For Docker usage, pass necessary variables through the container environment, for example MAIN_API_KEY and HOST. When you run with Docker, data is stored under data in your project directory unless you choose a different mount.

Project and endpoint configuration

The MCP endpoint is the primary access point for programmatic control. You can connect via HTTP in a remote setup or run a local stdio server for direct IPC.

Local HTTP and stdio configurations you can use directly in your client are shown here. The HTTP approach uses a URL, while the stdio approach runs a local command.

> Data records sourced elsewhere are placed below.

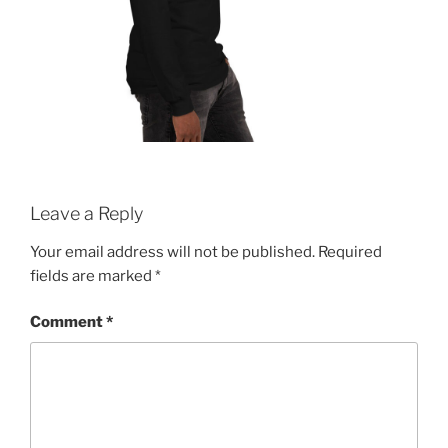
Leave a Reply
Your email address will not be published.
Required
fields are marked
*
Comment
*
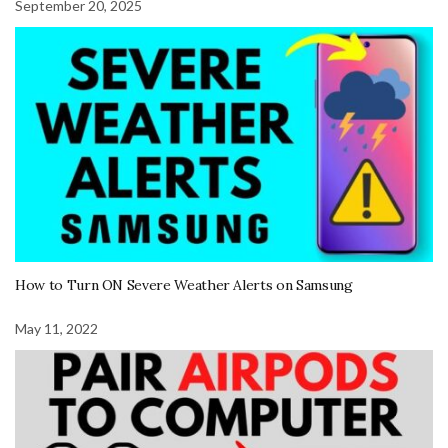
September 20, 2025
How to Turn ON Severe Weather Alerts on Samsung
May 11, 2022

Security and access control

Admin access is controlled with a Main API key. Regular users are authenticated with a per‑user API key. Always protect these keys and rotate them as needed.

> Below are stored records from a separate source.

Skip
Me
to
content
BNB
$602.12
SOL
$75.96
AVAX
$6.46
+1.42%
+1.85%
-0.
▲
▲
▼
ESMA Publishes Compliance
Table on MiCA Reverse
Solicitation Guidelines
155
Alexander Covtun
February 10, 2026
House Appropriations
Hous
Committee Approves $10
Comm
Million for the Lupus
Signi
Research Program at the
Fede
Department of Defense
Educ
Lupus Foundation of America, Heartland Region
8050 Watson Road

Notes on features and data flow

You can create and manage users, share projects with specific permissions, and upload files to projects for processing and AI summarization. Scratchpads give you ephemeral memory for a focused task set, and subagents can work on tasks with isolated context.

Available tools

list_projects

List all project names available to the authenticated user.

init_project

Create a new project with initial settings and a backup commit.

delete_project

Delete a project by name; owner only.

rename_project

Rename a project; owner only; returns updated hash.

read_agent

Read the contents of AGENTS.md for a project.

write_agent

Write or patch AGENTS.md for a project and return the updated hash.

read_progress

Read structured tasks for a project, returning tasks and a human‑friendly outline.

progress_add

Add new structured tasks to a project and create a commit.

progress_set_new_state

Update tasks by ID or by matching information; returns a new hash.

generate_task_ids

Generate unique task IDs for a user.

get_agents_md_best_practices_and_examples

Return best practices and examples from agent prompts documentation.

list_project_logs

List commit logs for a project with metadata.

revert_project

Revert to a previous commit hash within a user’s recent sequence.

list_file

List uploaded files for a project with metadata.

read_project_file

Read a chunk or pages of a project file and return text.

scratchpad_initialize

Create a new ephemeral scratchpad with initial tasks.

review_scratchpad

Review a scratchpad including common memory and task filters.

scratchpad_update_task

Update scratchpad tasks by task_id and return changes.

scratchpad_append_common_memory

Append to the scratchpad shared memory.

scratchpad_subagent

Start a subagent to work on a scratchpad task; may return in_progress with a run_id.

scratchpad_subagent_status

Check the status of an external subagent run.